BEGIN

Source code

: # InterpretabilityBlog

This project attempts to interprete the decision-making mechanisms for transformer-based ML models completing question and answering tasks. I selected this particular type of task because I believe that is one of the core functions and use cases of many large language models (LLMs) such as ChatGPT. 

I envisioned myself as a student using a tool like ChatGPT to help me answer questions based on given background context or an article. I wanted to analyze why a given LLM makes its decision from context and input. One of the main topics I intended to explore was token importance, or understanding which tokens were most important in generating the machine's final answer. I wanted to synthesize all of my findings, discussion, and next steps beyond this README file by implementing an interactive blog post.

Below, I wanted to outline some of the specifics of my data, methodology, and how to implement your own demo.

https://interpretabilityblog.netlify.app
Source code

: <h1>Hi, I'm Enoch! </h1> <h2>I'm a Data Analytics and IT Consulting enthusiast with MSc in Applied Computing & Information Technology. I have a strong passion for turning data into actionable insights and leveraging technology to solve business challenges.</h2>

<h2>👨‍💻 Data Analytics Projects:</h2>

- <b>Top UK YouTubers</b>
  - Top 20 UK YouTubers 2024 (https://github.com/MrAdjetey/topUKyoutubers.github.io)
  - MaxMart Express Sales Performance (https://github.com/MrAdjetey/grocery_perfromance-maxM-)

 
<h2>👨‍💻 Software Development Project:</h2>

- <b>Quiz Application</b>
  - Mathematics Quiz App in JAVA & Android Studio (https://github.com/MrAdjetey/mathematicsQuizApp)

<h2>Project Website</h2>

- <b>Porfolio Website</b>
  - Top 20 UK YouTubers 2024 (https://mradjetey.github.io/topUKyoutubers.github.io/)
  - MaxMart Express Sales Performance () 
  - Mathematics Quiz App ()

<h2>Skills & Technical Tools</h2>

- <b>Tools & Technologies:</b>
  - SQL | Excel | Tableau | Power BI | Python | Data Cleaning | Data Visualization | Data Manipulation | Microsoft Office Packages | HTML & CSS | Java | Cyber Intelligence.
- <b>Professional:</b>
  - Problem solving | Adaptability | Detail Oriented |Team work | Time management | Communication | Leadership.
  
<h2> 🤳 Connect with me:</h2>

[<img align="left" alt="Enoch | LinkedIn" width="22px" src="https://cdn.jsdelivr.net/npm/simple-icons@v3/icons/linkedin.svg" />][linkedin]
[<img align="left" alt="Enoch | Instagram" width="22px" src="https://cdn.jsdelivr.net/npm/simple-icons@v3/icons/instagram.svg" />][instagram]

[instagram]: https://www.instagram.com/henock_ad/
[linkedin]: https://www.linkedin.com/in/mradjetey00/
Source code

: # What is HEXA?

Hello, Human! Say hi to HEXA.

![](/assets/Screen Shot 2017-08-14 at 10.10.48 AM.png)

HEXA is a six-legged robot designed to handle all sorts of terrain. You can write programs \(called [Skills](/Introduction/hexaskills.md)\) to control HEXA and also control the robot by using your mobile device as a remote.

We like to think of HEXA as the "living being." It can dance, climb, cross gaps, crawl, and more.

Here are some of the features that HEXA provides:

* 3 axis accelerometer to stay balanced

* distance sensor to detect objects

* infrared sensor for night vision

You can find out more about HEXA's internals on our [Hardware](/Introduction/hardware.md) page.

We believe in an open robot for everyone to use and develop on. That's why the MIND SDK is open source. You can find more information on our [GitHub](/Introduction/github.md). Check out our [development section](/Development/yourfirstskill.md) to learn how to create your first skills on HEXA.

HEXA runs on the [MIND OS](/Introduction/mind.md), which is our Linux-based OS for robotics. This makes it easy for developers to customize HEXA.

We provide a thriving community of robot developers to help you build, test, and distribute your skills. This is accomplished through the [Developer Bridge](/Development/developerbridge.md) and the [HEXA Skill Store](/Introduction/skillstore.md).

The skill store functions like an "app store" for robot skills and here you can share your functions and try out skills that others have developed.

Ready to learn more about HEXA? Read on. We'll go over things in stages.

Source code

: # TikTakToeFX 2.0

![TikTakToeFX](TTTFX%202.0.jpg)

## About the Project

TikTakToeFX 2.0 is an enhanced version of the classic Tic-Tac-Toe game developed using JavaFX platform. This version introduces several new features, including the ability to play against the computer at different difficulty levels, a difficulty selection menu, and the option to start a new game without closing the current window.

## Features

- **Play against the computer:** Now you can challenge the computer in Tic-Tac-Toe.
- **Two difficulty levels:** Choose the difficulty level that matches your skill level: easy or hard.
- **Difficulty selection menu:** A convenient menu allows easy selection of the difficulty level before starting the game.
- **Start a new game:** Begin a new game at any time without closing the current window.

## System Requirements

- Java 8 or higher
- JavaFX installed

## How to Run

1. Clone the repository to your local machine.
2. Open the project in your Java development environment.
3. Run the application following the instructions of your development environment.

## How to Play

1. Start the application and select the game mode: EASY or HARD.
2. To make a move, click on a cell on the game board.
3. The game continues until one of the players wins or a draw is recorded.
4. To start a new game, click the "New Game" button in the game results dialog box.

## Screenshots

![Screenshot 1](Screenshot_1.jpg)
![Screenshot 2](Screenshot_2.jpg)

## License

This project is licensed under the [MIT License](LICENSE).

END

Consider the string "Express". State how many lines of the data contain it, giving the number alone.

2